Task set:
**A)** Reproduce the passage of the article on Biden's foreign policy speech, starting at "He vowed to" and ending at "support in 2002.".
**B)** In the article on Biden's foreign policy speech, list every word Biden uses to describe what the world sees Trump as, in his remark beginning "And make no mistake about it".

Reading text:
┌──

Biden slams Trump's foreign policy as "dangerously incompetent"

Biden calls Trump "dangerously incompetent" in foreign policy speech

Joe Biden's presidential campaign is about saving the country -- and the world -- from President Trump, and that message runs through the plans he has to reshape U.S. foreign policy, too. 

Biden blasted the president as "dangerously incompetent and incapable, in my view, of world leadership and leadership at home." 

"And make no mistake about it -- the world sees Trump for what he is: insincere, ill-informed and impulsive. And sometimes corrupt," Biden added. 

Beyond eviscerating Trump for a lack of moral global leadership, Biden laid out how he would deal with the world's hot spots. 

He vowed to end "forever wars in Afghanistan and the Middle East" by removing the "vast majority of troops" from the region. Biden did not mention the Iraq war during the speech -- that was an invasion he voted to support in 2002.

└──

Material provided:
┌──

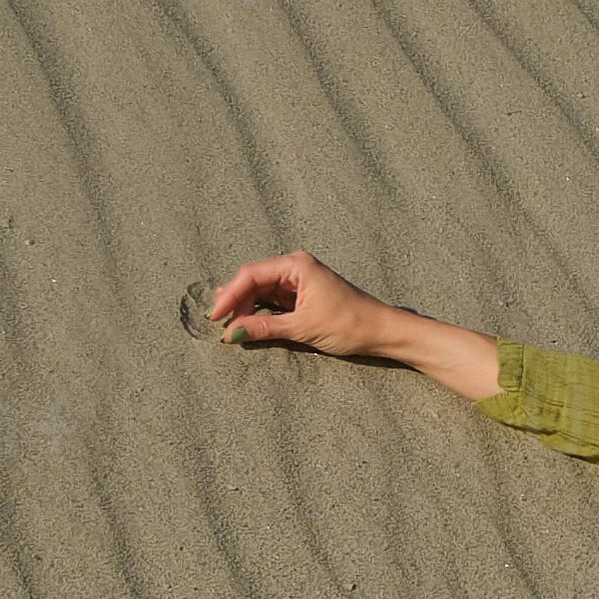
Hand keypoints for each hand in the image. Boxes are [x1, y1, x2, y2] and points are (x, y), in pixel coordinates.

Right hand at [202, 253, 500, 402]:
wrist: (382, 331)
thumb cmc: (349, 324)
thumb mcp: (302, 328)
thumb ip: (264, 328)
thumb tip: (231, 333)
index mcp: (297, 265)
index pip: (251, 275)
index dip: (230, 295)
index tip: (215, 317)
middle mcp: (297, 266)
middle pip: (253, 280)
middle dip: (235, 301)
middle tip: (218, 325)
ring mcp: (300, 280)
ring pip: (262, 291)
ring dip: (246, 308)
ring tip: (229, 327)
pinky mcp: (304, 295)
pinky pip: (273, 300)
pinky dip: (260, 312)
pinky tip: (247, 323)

└──
┌──

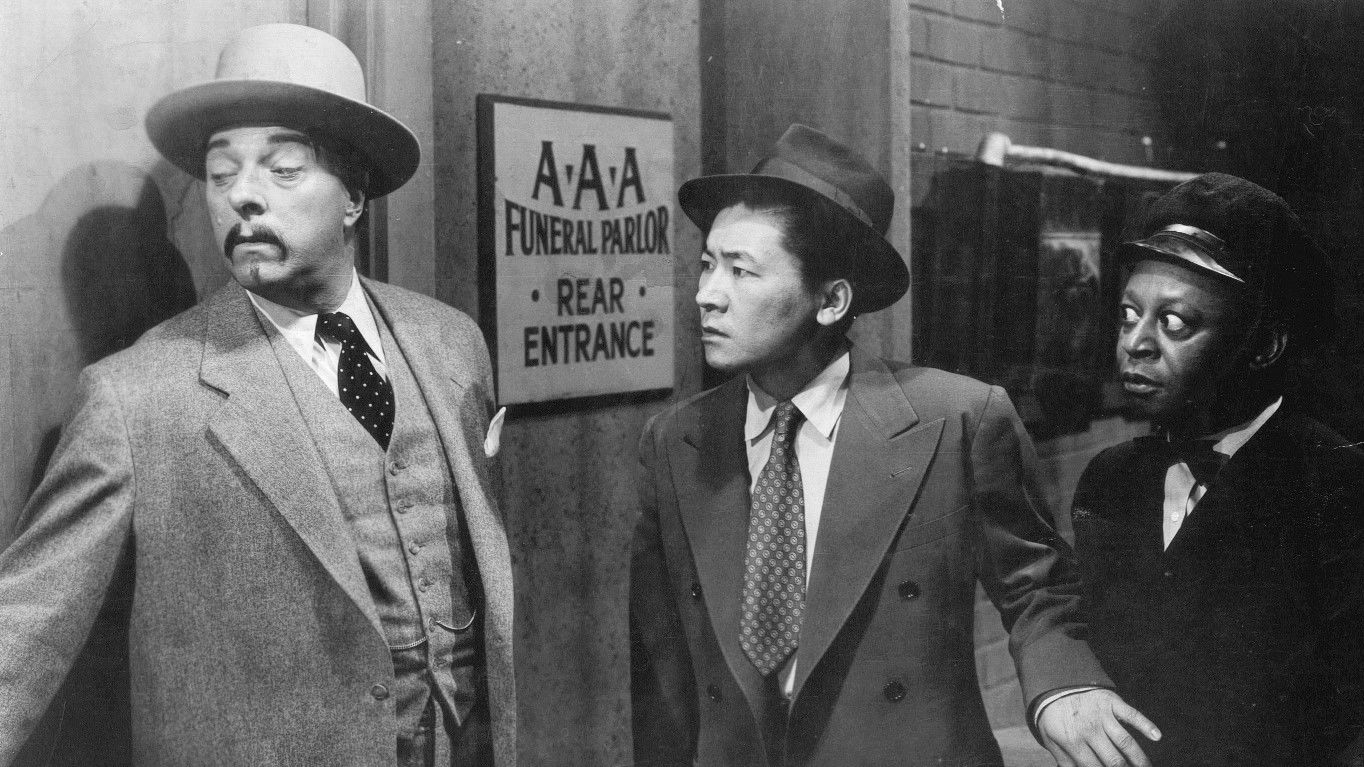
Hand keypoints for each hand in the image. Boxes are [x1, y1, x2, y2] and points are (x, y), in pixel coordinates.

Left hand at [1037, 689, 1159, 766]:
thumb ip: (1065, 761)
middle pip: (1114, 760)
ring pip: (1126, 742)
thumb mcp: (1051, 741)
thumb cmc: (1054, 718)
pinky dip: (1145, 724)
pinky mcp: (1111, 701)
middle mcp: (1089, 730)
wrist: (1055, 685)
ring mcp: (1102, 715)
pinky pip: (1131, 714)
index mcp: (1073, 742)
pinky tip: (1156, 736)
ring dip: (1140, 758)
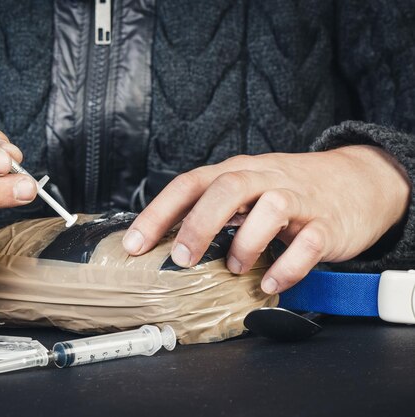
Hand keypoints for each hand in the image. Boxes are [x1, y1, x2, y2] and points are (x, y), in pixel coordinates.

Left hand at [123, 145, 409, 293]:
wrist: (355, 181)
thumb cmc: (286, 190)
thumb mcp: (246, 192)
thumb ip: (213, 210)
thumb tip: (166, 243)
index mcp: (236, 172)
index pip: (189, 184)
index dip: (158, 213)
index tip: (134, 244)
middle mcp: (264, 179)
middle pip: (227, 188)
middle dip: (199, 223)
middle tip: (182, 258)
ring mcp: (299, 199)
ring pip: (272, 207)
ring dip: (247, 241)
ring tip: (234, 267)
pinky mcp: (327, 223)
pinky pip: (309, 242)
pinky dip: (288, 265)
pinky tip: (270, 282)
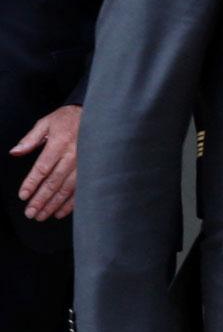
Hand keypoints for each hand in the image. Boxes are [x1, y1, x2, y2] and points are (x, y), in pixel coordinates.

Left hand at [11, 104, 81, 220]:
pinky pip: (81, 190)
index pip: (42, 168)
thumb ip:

└──
┌──

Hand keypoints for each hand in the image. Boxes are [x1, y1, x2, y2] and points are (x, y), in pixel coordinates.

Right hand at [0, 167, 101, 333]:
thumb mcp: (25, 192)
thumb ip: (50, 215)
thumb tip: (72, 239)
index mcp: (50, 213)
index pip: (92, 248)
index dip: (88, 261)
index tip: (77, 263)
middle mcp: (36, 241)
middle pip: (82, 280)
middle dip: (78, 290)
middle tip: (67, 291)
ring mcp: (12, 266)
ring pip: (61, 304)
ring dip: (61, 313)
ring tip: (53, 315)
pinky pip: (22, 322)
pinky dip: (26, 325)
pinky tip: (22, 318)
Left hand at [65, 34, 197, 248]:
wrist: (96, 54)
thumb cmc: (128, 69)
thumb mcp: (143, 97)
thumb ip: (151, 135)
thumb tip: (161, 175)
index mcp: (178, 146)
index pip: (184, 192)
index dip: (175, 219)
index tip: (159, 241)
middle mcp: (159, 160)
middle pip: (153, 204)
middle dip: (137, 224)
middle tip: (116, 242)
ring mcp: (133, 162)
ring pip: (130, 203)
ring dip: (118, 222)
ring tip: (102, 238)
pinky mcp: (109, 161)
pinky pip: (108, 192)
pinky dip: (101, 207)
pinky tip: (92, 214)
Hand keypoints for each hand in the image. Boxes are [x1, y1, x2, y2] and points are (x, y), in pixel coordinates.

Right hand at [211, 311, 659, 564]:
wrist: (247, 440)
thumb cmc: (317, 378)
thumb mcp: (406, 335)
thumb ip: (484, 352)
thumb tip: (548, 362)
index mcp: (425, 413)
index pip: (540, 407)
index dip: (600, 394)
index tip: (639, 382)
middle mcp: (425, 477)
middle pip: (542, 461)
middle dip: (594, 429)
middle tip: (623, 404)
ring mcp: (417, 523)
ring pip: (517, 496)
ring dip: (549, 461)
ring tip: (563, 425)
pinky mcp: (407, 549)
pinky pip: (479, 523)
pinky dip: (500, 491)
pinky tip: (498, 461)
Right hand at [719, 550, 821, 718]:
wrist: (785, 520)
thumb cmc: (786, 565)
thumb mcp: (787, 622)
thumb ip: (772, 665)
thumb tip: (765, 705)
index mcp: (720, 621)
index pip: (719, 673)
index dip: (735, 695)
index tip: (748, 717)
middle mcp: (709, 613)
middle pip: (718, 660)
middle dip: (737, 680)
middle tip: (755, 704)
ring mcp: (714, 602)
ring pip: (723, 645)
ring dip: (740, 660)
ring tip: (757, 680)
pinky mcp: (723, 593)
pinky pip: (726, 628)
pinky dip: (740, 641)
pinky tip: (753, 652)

└──

Solutions to the exercise:
**A)**
He vowed to end "forever wars in Afghanistan and the Middle East" by removing the "vast majority of troops" from the region. Biden did not mention the Iraq war during the speech -- that was an invasion he voted to support in 2002.

**B)**
- insincere
- ill-informed
- impulsive
- corrupt